Avdat happened to be a beautiful Nabatean 12 acre acropolis that was highly recommended in my travel book so we took the opportunity to walk up there and see it. The name "Avdat" is the Hebrew version of the word "Oboda" (30 BC to 9 BC) a deified king who may have been buried there. The Nabateans, seminomadic pagans who came here from northern Arabia in the 3rd century BC, were in control of what is referred to as the "Spice Route" or "Incense Route" because they knew how to trek the desert from Petra to the Port of Gaza with a secret way of finding water. They became very wealthy because no one in the small community would tell their secret about finding water in the desert. As they became wealthy, these nomadic people settled in this fortress of Avdat, with a lavish lifestyle shown by the winepress and lavish bathhouse. The fortress also shows the traces of the Romans and Byzantines who conquered it, but were never shown the secret of the water that the Nabateans were able to find along their route in the desert. The promintent local dynasty intermarried with the family of Herod the Great, and the NAbateant kingdom was finally abolished by the Romans in AD 106. Most of the remains on the acropolis date from the 3rd, 4th, and 5th centuries- the Christian Byzantine period. The city of was sacked by the Persians in AD 620 and was rediscovered only in the 20th century. A great deal of the remains had destroyed in an earthquake, but what does remain gives a strong sense of how these people lived with two beautiful churches, the wine press, an army camp, and the bathhouse nearly wholly intact aside from the roofs. It was a beautiful view of the surroundings from the top, as well, and well worth getting lost to see.

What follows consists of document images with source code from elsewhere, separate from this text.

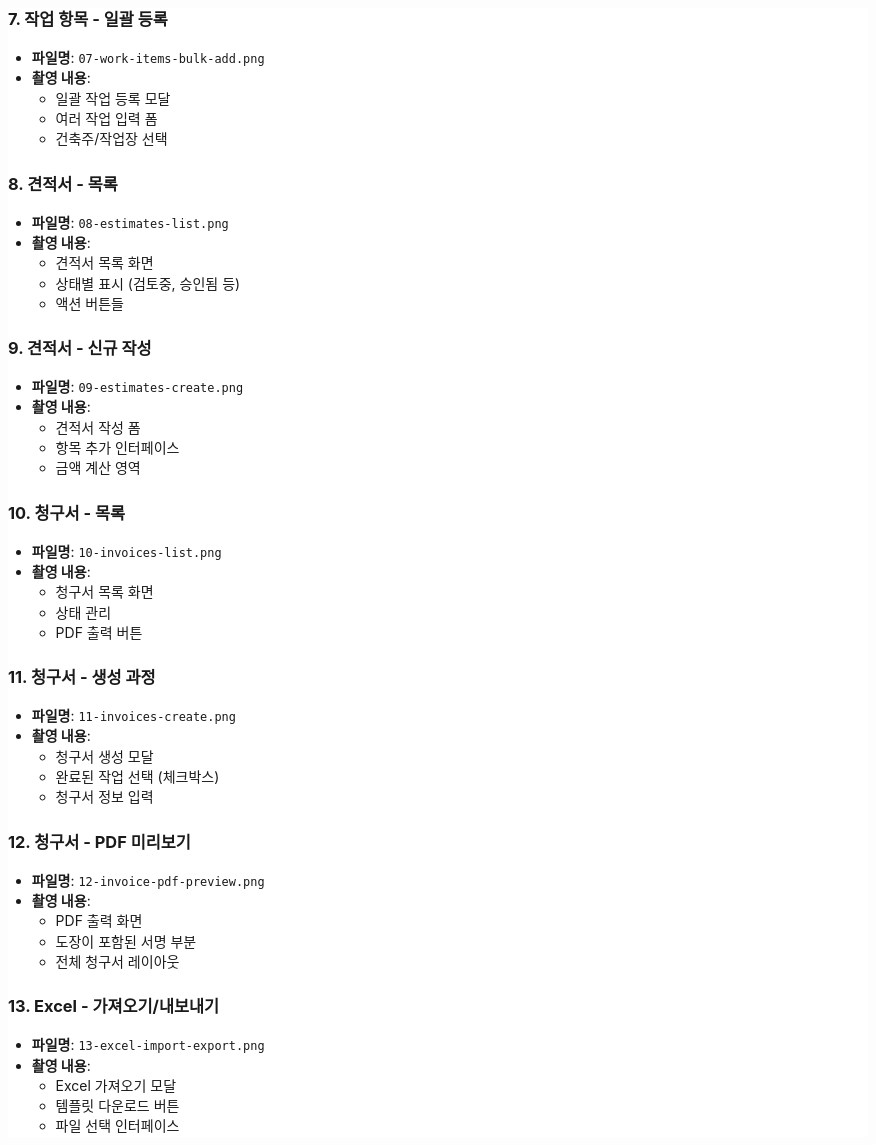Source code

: ### 7. 작업 항목 - 일괄 등록
- **파일명**: `07-work-items-bulk-add.png`
- **촬영 내용**:
  - 일괄 작업 등록 모달
  - 여러 작업 입력 폼
  - 건축주/작업장 선택

### 8. 견적서 - 목록
- **파일명**: `08-estimates-list.png`
- **촬영 내용**:
  - 견적서 목록 화면
  - 상태별 표시 (검토중, 승인됨 등)
  - 액션 버튼들

### 9. 견적서 - 신규 작성
- **파일명**: `09-estimates-create.png`
- **촬영 내용**:
  - 견적서 작성 폼
  - 항목 추가 인터페이스
  - 금액 계산 영역

### 10. 청구서 - 목록
- **파일명**: `10-invoices-list.png`
- **촬영 내용**:
  - 청구서 목록 화면
  - 상태 관리
  - PDF 출력 버튼

### 11. 청구서 - 생성 과정
- **파일명**: `11-invoices-create.png`
- **촬영 내용**:
  - 청구서 생성 모달
  - 완료된 작업 선택 (체크박스)
  - 청구서 정보 입력

### 12. 청구서 - PDF 미리보기
- **파일명**: `12-invoice-pdf-preview.png`
- **촬영 내용**:
  - PDF 출력 화면
  - 도장이 포함된 서명 부분
  - 전체 청구서 레이아웃

### 13. Excel - 가져오기/내보내기
- **파일명**: `13-excel-import-export.png`
- **촬영 내용**:
  - Excel 가져오기 모달
  - 템플릿 다운로드 버튼
  - 파일 선택 인터페이스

After finishing our walk around we went over the gas station and there were the people who we had met at the campsite and driven us to Mitzpe. Shareef, who was the one with the car, was insistent on driving us to Ein Avdat, where we were trying to go when we ended up there. He gave us nice cold water (we had been drinking a lot of hot water in the desert the past couple days) and drove us the 10 km (about 8 miles) down the road to Ein Avdat, also called Avdat Spring, which divides Avdat and Kibbutz Sde Boker, where Ben Gurion lived and is now buried. This day, we joked, G-d came to us in a man named "Shareef" because Ein Avdat was very difficult to find, as we would have had to walk about 5 km (3 miles) from the road to get to the beginning of the 2 hour hike through this canyon with a spring in the desert. The walk was beautiful and we met a British Olim (immigrant to Israel) who we talked to for about about the army and the chance for those who come from harsh backgrounds to make it in Israel. He was a psychologist who lived on a Kibbutz outside of Tel Aviv. As we went on, we met a French family who made me realize that any french I ever learned has most definately been replaced with Hebrew, unfortunately. There was a beautiful grove of poplar trees, as you can see in my pictures of the canyon and spring. At the top of the ascent you find what was once a water fall and you can see the marks of ropes which Bedouins once used to pull buckets of water from the spring.

After this, we just headed back to the Kfar because we were completely exhausted. It made me feel old, unable to move like I used to on my adventure trips to Maine, Alaska, Colorado and the Alps! Either way, I have not slept as well as I did last night in a long time and I may not for a long time. I was asleep by 10pm, which is rare here at the Kfar with all the kids and us sharing dorm rooms and did not wake up until 9am! I fell asleep sore from the walking and enriched from the experience of the people and beauty of the desert, something I thought was just a vast amount of unuseful land before coming to Israel.